I signed 15 different non-disclosures to screen Star Wars: The Last Jedi. But I knew that this movie needed to be reviewed. How else would people know to go see it?
The lights went down. The excitement was overwhelming. The trumpets trumpeted. The scroll scrolled. But as the story began to unfold, it felt … familiar. Not just in tone or in pace, but line by line. I recognized it.
The Force Awakens took a little too heavily from A New Hope. The Last Jedi, however, went too far. Not even five minutes into the movie, I knew the truth; The Last Jedi was simply ripping off the best Star Wars movie. They re-shot the same old ideas, and now they were selling it back to us. I’m not going to stand by and watch it happen. I’m outing them here and now.

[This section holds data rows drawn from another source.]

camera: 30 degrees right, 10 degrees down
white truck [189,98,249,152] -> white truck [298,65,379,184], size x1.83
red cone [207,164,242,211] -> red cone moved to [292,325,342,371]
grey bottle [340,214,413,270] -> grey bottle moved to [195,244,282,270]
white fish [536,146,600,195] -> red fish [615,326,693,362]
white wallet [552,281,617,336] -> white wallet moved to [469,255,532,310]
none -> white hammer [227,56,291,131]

The Last Jedi is nothing more than a retread of the 1978 Star Wars Holiday Special.
Okay, first of all, part of me wishes that was true. I would love to see a version of the Star Wars Holiday Special with a $200 million budget. Secondly, I did not get a chance to see Star Wars: The Last Jedi before this article was due. But here’s the thing: Would it really matter if I had? Star Wars is the single most popular film franchise in the history of cinema. No one is on the fence about Star Wars. It’s Star Wars. You’re either in or you’re out. I’m not saying that everyone in the world is arguing about whether or not Han should have shot first because of the plight of his character — I’m just talking about the fact that Star Wars is a cultural touchstone.

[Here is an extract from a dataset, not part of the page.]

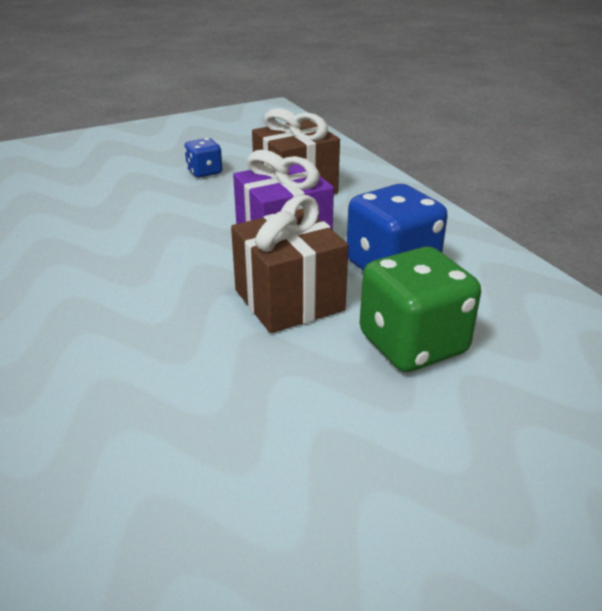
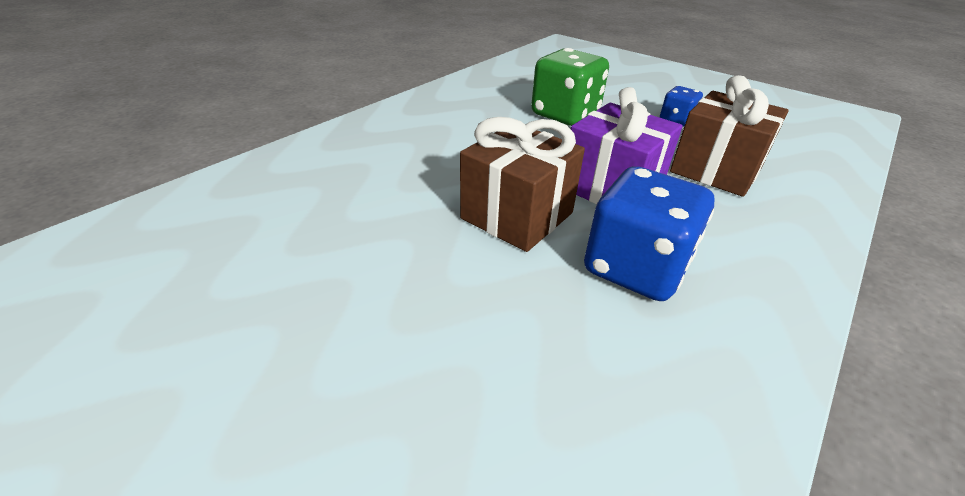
camera: 65 degrees right, 5 degrees up
green dice [360,247,481,372] -> green dice moved to [531,48,609,126]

With something so massive, I know that I’m not going to dissuade you if you’re planning on seeing it and I’m not going to change your mind if you’re dead set against it. So what power do I have with an article about Star Wars? I’m going to stand up to the dark side of film: spoilers.
You can’t avoid them. The bigger the fanbase, the harder it is. If you want to stay away from spoilers of “Game of Thrones” or “The Walking Dead,” you either watch it the moment it airs or you avoid Facebook completely until you do.
I’m going to use this article to fight the good fight; I’m going to give you completely fabricated spoilers for Star Wars: The Last Jedi. My hope is that these spoilers will somehow seep into the public consciousness for the next few weeks, diluting any real spoilers and destroying their power!
Please go forth and spread these Last Jedi spoilers:
- The movie is narrated by R2D2.
- Han Solo comes back to life like Ghost Dad. According to Luke, it’s “no biggie.” Ghost-related hijinks are a surprisingly large part of this story.
- It doesn’t really affect the plot, but I noticed that Mark Hamill’s name in the credits is listed as “Mark Hamburglar.” What’s weirder? He’s listed as playing “Luke Skyburglar.”
- Jabba the Hutt is alive. He’s an accountant now.
- They tried to use CGI to finish Carrie Fisher’s role, but they accidentally used the Paul Walker CGI character from the Fast and Furious movies, and now somehow Vin Diesel has won a “pink slip” for the Millenium Falcon. I think he’s going to be the new Boba Fett.
- Chewbacca eats an ewok in this one!
- Finn and Rey go to a Halloween party dressed like Austin Powers and Borat. This raises so many questions that I no longer sleep.
- No surprises here; as expected, “The Last Jedi” is revealed to be, of course, Luke Skyburglar.